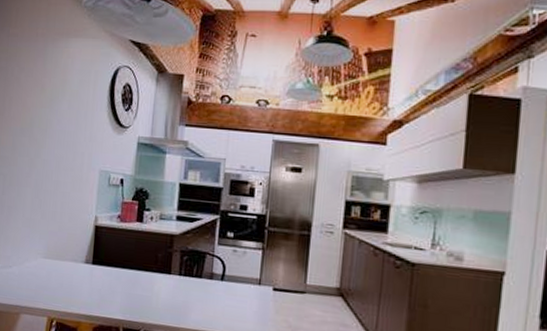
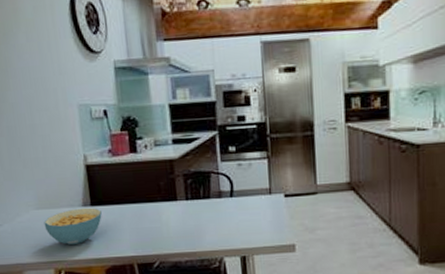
cereal bowl: none [47,264,100,299] -> present [44,207,102,246]

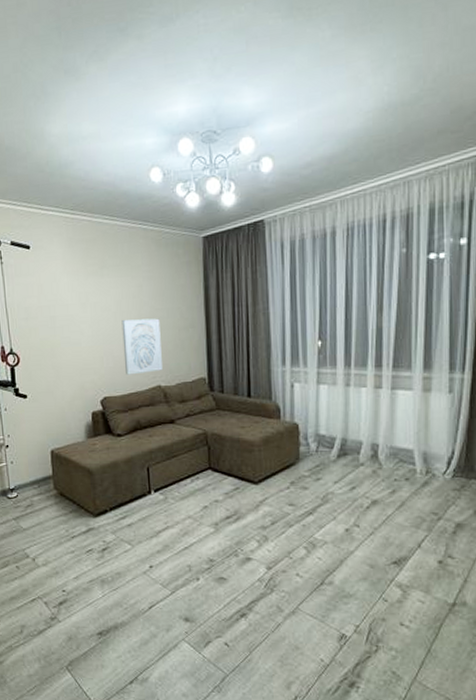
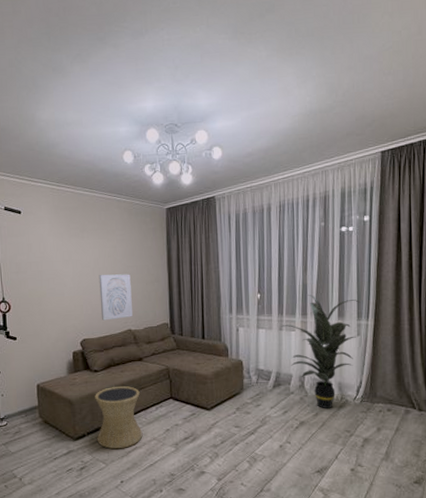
side table: none [118,454,176,527] -> present [95,386,143,449]
indoor plant: none [347,341,454,484] -> present [281,295,361,408]

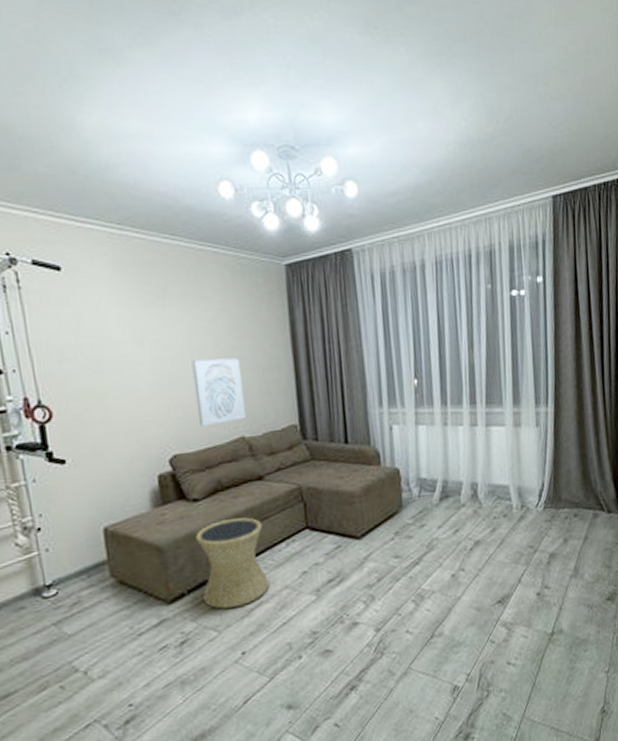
indoor plant: present [281,295,361,408] -> none [445,378,538,522]

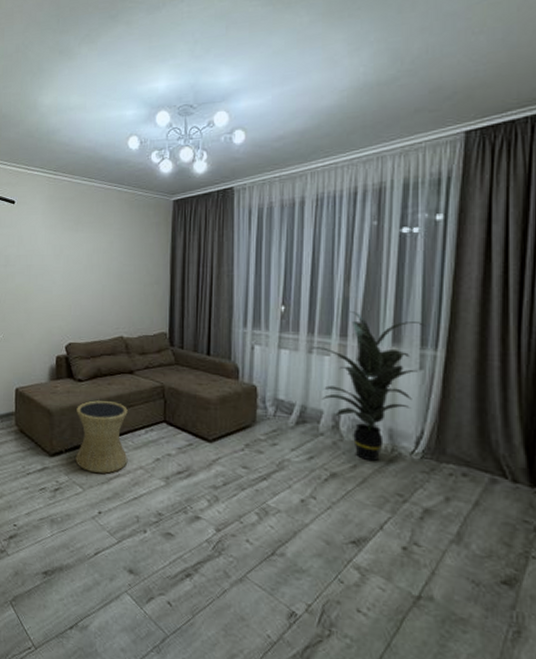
wall art: present [191,357,246,427] -> none [90,272,127,324]
indoor plant: none [445,378,538,522] -> present [310,311,427,461]

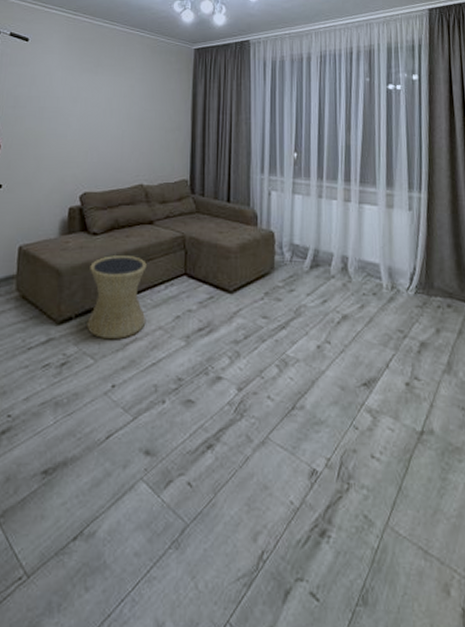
indoor plant: present [310,311,427,461] -> none [320,158,412,299]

- - - - - - -

■ **Assigned task**
Write out an exact copy of the lines beginning at the line that contains "indoor plant: present [281,295,361,408]" and ending at the last line of the listing. Exclude pictures.

■ **Exercise solution**
indoor plant: present [281,295,361,408] -> none [445,378,538,522]

wall art: present [191,357,246,427] -> none [90,272,127,324]
indoor plant: none [445,378,538,522] -> present [310,311,427,461]

indoor plant: present [310,311,427,461] -> none [320,158,412,299]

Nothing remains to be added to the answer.